### To do
Using the data beneath this instruction, retype only the lines from the one that contains "Sleep Inn JFK Airport Rockaway Blvd" down to the one that contains "мільйонної нації ліками.", both included, exactly as they appear.

(Stored data entries)
────────────────────

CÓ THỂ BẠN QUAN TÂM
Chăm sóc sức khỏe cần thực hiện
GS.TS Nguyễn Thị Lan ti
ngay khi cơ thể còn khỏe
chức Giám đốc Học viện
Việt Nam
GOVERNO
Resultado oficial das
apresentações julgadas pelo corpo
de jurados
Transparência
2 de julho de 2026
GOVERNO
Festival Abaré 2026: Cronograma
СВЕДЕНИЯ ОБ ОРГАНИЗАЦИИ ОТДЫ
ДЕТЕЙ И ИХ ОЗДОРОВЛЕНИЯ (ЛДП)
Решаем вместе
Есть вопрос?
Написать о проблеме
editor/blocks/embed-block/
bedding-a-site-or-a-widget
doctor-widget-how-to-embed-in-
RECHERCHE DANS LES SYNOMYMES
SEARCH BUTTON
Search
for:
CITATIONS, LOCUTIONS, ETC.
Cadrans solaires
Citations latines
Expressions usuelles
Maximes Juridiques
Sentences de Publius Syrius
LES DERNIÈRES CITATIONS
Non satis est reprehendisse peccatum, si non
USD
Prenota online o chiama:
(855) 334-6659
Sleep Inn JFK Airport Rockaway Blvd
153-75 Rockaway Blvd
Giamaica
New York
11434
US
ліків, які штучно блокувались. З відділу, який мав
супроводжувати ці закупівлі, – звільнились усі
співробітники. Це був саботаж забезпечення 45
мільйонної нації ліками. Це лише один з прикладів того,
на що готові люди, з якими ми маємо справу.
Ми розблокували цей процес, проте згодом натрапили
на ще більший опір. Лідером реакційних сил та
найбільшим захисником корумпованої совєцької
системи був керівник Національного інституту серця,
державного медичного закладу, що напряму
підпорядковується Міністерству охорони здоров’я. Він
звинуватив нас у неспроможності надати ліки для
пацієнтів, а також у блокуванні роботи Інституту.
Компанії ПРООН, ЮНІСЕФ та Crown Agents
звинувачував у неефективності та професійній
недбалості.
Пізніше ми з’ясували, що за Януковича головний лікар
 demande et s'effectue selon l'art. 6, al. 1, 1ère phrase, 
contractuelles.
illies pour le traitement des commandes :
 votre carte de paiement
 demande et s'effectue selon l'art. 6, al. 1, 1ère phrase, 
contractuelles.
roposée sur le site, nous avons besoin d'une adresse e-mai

────────────────────

### Solution
Sleep Inn JFK Airport Rockaway Blvd
153-75 Rockaway Blvd
Giamaica
New York
11434
US
ліків, які штучно блокувались. З відділу, який мав
супроводжувати ці закупівлі, – звільнились усі
співробітники. Це був саботаж забезпечення 45
мільйонної нації ліками. Це лише один з прикладів того,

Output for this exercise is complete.